**Excerpt provided**

• • • •

© Sudok1 | Dreamstime.com - Human brain CT
by Helen Mayson
Diversity in your organisation is key to innovation. Nick Martindale asks why diversity of thought is important to improve your performance.
When recruitment business Capital International Staffing Limited started to think about increasing its own headcount again around 18 months ago, it realised the downsizing of the recession had left it with a team of solid performers who were largely of the same personality type.
“The market had changed with the advent of social media and how people interact, as well as how a recruitment business works,” says Karen Silk, the firm’s managing director. “We needed to reinvent ourselves and recognised we had to bring in a different type of person who would come in with new ideas and challenge us and our processes.”

• • • •

**Given request 1**
Answer these questions from the article on diversity of thought:
(a) Who is the managing director of Capital International Staffing Limited?
(b) Roughly how long ago did the firm begin thinking about increasing its headcount again?
(c) What had the downsizing of the recession left the firm with?
**Given request 2**
From the article on diversity of thought, extract everything from "When recruitment business" down to "same personality type.", changing nothing.
This material has no connection to the article on diversity of thought.

**Collection entries**
• • • •

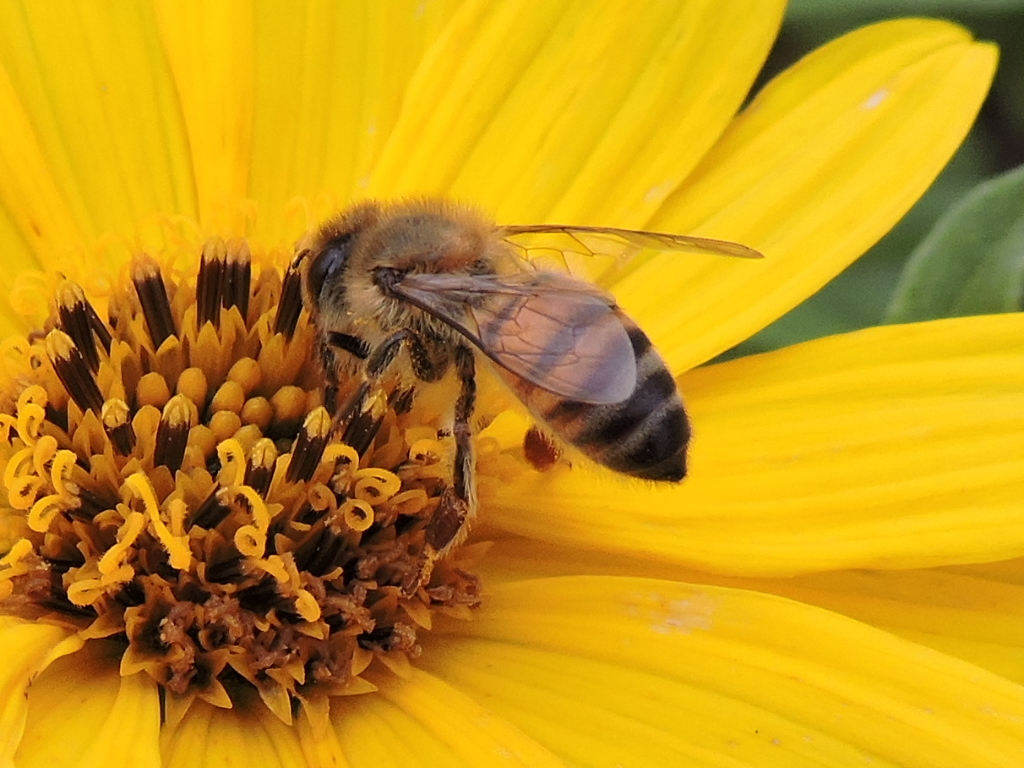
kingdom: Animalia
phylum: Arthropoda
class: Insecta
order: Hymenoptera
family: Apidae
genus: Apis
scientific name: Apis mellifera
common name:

• • • •

**Expected answer 1**
(a) Karen Silk
(b) Around 18 months ago
(c) A team of solid performers who were largely of the same personality type

**Expected answer 2**
When recruitment business Capital International Staffing Limited started to think about increasing its own headcount again around 18 months ago, it realised the downsizing of the recession had left it with a team of solid performers who were largely of the same personality type.